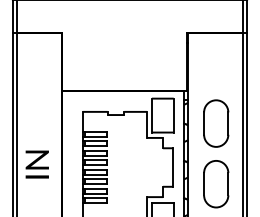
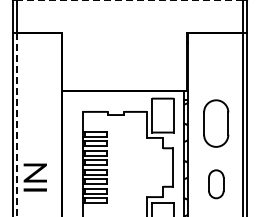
line at (129, 0): solid -> dashed
line at (17, 124): solid -> dashed
text at (36, 164) position: (36, 164) -> (34, 177)
part at (216, 184) size: 27x49 px -> 17x31 px
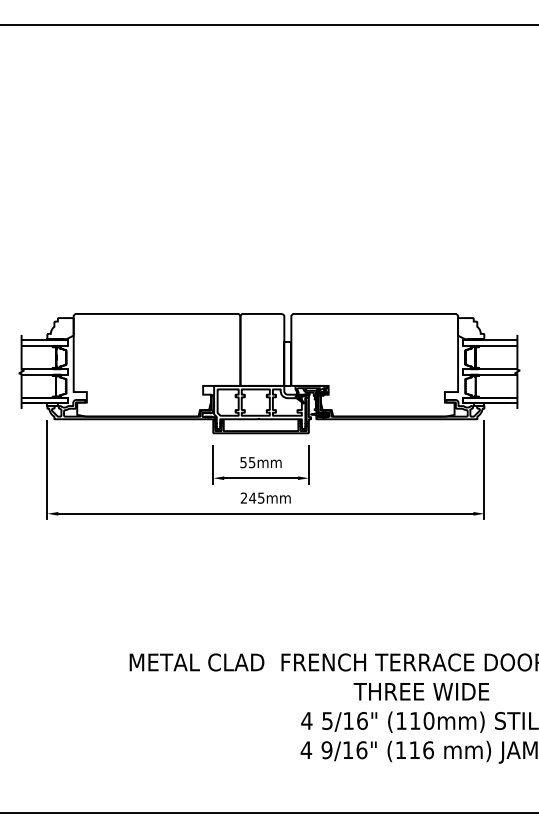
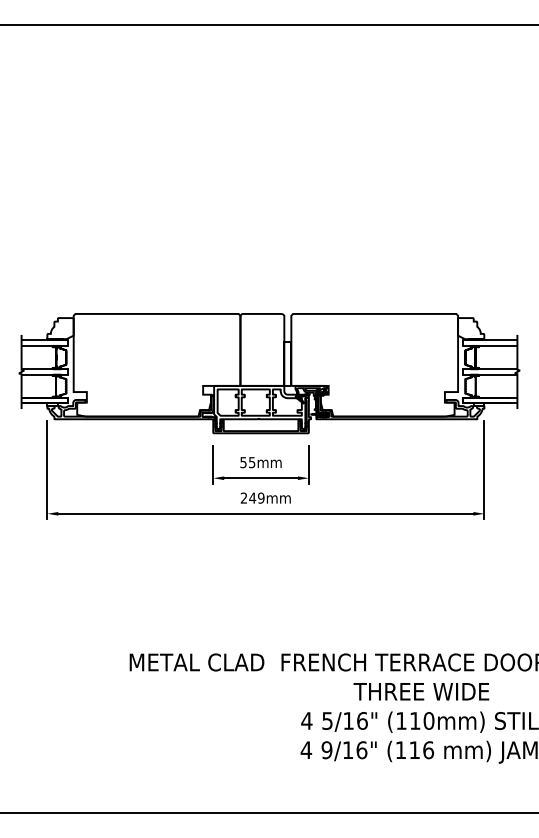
text at (260, 497): 245mm -> 249mm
•••••
> **SHORT PROBLEM**:
Copy the listing above word for word, leaving out the pictures.

> **TASK RESULT**:
line at (129, 0): solid -> dashed
line at (17, 124): solid -> dashed
text at (36, 164) position: (36, 164) -> (34, 177)
part at (216, 184) size: 27x49 px -> 17x31 px
text at (260, 497): 245mm -> 249mm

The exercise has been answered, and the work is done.